| Selected text |
_ _ _ _ _ _ _

Election of United States Senator.

Opposition to Perkins Overcome by the Dead Weight of the Machine - Movement Against His Re-election Failed for Want of Leadership - Proceedings Without Warmth or Enthusiasm.



No funeral was ever attended by greater somberness than was the re-election of George C. Perkins to the United States Senate, January 12-13, 1909. The nominating speeches were made without enthusiasm; not a cheer greeted Senator or Assemblyman charged with the task of putting the aged Senator in nomination. Pulcifer of Alameda, who made the nominating speech in the Assembly, was received with icy calmness. Even when the Alamedan referred to the veteran Senator as "one whose hair has grown white and whose eyes have grown dim in the service of his country," not so much as a ripple of applause stirred the chamber. When the speaker concluded his review of the Senator's life and political career, the incipient murmur of approval which somebody started died away for want of vitality.

In the Senate, the task of nominating Perkins fell to Stetson of Alameda. But Stetson's nominating speech was received with no more enthusiasm than was that of the shifty Pulcifer. The "system," the "organization," the "machine," have it as you will, returned George C. Perkins to the United States Senate. The people of California had no voice in it, nor, for that matter, the Legislature, although the majority of the Legislature was opposed to the machine. In carrying out the ignoble part prepared for them - prepared for them by the "machine" which a majority of them opposed - the members of Senate and Assembly went through the forms prescribed without a hand clap and without a cheer.

_ _ _ _ _ _ _

(Dataset lines)
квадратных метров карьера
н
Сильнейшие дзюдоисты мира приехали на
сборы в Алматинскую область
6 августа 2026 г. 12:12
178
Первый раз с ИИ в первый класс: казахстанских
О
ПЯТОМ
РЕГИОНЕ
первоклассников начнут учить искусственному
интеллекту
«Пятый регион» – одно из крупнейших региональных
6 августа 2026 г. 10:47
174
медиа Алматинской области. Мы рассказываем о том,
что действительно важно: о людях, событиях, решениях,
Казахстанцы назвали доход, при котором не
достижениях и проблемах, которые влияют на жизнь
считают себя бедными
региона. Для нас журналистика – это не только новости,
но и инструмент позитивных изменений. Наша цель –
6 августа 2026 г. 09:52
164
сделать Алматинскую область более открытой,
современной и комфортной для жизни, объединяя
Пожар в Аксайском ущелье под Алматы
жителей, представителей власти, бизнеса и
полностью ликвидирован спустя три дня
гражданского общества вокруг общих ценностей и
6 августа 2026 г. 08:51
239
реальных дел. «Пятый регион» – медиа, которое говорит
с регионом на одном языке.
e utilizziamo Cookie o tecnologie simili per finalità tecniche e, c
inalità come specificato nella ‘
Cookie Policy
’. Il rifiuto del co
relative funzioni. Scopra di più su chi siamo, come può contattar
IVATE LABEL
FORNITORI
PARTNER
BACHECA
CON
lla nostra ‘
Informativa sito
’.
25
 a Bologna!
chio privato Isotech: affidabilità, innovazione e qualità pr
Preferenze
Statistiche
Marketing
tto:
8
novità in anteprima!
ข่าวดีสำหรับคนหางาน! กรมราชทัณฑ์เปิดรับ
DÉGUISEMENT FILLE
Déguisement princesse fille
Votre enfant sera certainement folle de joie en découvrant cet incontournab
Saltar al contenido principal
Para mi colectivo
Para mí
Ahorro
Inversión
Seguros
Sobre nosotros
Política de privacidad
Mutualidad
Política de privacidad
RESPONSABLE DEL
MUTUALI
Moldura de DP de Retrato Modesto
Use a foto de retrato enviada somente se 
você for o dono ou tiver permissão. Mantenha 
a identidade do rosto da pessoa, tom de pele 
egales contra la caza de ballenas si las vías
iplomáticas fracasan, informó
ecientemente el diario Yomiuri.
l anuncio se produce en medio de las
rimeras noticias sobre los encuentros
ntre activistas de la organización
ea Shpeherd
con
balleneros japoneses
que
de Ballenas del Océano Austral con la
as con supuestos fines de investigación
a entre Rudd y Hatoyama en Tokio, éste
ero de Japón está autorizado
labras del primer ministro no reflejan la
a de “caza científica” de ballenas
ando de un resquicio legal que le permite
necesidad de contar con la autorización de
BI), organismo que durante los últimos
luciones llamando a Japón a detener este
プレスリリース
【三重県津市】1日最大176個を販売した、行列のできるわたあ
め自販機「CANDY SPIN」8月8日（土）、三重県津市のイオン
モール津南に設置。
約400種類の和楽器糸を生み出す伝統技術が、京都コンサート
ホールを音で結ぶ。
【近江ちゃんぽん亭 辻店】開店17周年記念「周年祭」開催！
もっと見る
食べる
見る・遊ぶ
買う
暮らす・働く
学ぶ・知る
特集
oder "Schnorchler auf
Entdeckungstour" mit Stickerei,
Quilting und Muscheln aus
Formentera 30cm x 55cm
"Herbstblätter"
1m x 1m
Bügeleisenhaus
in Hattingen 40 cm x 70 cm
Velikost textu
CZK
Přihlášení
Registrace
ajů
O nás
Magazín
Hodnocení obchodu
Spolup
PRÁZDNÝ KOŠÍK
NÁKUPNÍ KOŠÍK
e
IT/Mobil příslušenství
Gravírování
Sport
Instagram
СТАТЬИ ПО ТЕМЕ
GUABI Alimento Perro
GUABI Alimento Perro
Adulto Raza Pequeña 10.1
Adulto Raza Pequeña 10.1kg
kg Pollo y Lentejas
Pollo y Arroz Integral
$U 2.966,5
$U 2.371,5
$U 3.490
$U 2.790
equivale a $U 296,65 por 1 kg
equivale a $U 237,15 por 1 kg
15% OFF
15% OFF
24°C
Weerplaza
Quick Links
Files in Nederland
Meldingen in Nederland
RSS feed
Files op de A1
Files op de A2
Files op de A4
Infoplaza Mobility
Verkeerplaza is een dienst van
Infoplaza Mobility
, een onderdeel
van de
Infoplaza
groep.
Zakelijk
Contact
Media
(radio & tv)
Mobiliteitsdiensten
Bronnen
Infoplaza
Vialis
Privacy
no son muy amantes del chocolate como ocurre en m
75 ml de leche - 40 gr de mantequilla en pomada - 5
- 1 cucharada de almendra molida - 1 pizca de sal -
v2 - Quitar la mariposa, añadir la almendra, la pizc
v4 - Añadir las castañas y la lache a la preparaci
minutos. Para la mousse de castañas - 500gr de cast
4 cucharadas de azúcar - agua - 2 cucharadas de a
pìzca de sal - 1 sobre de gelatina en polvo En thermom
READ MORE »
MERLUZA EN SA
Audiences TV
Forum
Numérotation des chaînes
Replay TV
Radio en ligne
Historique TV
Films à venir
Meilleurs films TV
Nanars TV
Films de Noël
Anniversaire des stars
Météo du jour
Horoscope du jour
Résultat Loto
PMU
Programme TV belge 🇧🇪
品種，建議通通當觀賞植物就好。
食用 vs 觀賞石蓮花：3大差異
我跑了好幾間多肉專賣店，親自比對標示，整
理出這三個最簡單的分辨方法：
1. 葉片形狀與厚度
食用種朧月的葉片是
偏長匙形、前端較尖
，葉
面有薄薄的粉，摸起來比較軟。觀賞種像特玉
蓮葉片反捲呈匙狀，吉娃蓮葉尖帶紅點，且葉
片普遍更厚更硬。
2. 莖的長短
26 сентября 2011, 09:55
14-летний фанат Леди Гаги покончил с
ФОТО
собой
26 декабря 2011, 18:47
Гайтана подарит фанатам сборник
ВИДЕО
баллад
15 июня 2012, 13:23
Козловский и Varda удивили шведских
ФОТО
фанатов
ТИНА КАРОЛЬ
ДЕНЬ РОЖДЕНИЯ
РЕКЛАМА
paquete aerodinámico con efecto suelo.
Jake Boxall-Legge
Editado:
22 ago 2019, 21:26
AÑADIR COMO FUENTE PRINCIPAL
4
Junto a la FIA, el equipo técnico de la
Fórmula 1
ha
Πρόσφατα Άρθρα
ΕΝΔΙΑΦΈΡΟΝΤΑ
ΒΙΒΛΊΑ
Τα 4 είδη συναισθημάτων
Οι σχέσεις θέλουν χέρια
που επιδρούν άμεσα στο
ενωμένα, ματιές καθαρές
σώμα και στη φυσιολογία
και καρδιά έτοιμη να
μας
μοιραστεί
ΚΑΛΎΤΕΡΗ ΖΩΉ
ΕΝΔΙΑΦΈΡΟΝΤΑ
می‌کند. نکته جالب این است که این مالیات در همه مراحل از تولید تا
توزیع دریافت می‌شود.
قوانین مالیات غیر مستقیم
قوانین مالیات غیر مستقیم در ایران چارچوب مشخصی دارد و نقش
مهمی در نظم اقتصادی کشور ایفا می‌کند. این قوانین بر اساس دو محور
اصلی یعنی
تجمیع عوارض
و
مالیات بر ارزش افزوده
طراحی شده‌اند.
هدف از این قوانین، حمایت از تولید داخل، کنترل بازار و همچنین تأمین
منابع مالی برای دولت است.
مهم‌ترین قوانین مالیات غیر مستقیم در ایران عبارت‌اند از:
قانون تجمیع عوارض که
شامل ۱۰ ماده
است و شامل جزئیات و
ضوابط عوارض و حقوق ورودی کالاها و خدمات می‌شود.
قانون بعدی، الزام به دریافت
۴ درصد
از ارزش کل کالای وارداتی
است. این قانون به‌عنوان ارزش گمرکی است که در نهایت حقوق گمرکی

_ _ _ _ _ _ _

| Exercise details |
List every person named in the text about the 1909 Senate election. These lines were taken from a different source than the text.

| Solution |
George C. Perkins, Pulcifer, Stetson